(Stored data)

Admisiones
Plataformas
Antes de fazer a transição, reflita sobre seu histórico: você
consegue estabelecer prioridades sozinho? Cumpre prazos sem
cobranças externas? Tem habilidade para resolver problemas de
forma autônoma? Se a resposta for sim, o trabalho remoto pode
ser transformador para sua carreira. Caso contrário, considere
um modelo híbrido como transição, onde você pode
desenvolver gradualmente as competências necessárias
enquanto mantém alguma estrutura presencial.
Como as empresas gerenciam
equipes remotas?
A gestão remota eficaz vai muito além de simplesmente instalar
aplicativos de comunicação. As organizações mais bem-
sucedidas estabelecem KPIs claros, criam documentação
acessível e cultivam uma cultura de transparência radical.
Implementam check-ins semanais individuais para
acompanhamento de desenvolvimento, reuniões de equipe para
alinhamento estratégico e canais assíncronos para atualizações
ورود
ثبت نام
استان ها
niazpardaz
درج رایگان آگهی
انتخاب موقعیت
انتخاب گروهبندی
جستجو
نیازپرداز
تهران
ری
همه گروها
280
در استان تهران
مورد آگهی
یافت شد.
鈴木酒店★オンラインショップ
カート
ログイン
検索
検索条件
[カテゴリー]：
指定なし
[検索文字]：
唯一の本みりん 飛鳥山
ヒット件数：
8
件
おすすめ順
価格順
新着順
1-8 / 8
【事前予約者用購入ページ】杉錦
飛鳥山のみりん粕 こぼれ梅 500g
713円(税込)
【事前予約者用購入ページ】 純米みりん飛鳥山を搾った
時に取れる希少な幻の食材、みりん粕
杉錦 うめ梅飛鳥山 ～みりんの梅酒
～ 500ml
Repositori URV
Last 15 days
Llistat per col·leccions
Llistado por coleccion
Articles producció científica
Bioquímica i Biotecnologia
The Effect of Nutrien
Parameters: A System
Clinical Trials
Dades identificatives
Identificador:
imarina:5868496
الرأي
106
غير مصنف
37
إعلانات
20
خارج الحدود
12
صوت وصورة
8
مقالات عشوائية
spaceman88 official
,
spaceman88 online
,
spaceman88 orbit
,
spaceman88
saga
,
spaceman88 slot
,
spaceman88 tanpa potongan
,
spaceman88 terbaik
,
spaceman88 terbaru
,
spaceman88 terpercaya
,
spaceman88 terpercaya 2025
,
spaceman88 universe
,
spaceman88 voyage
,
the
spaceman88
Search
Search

* Activity *
Set every line of the data down again, word for word.

* Output of the task *
Admisiones
Plataformas
Antes de fazer a transição, reflita sobre seu histórico: você
consegue estabelecer prioridades sozinho? Cumpre prazos sem
cobranças externas? Tem habilidade para resolver problemas de
forma autônoma? Se a resposta for sim, o trabalho remoto pode
ser transformador para sua carreira. Caso contrário, considere
um modelo híbrido como transição, onde você pode
desenvolver gradualmente as competências necessárias
enquanto mantém alguma estrutura presencial.
Como as empresas gerenciam
equipes remotas?
A gestão remota eficaz vai muito além de simplesmente instalar
aplicativos de comunicação. As organizações mais bem-
sucedidas estabelecem KPIs claros, criam documentação
acessível e cultivam uma cultura de transparência radical.
Implementam check-ins semanais individuais para
acompanhamento de desenvolvimento, reuniões de equipe para
alinhamento estratégico e canais assíncronos para atualizações
ورود
ثبت نام
استان ها
niazpardaz
درج رایگان آگهی
انتخاب موقعیت
انتخاب گروهبندی
جستجو
نیازپرداز
تهران
ری
همه گروها
280
در استان تهران
مورد آگهی
یافت شد.
鈴木酒店★オンラインショップ
カート
ログイン
検索
検索条件
[カテゴリー]：
指定なし
[検索文字]：
唯一の本みりん 飛鳥山
ヒット件数：
8
件
おすすめ順
価格順
新着順
1-8 / 8
【事前予約者用購入ページ】杉錦
飛鳥山のみりん粕 こぼれ梅 500g
713円(税込)
【事前予約者用購入ページ】 純米みりん飛鳥山を搾った
時に取れる希少な幻の食材、みりん粕
杉錦 うめ梅飛鳥山 ～みりんの梅酒
～ 500ml
Repositori URV
Last 15 days
Llistat per col·leccions
Llistado por coleccion
Articles producció científica
Bioquímica i Biotecnologia
The Effect of Nutrien
Parameters: A System
Clinical Trials
Dades identificatives
Identificador:
imarina:5868496
الرأي
106
غير مصنف
37
إعلانات
20
خارج الحدود
12
صوت وصورة
8
مقالات عشوائية
spaceman88 official
,
spaceman88 online
,
spaceman88 orbit
,
spaceman88
saga
,
spaceman88 slot
,
spaceman88 tanpa potongan
,
spaceman88 terbaik
,
spaceman88 terbaru
,
spaceman88 terpercaya
,
spaceman88 terpercaya 2025
,
spaceman88 universe
,
spaceman88 voyage
,
the
spaceman88
Search
Search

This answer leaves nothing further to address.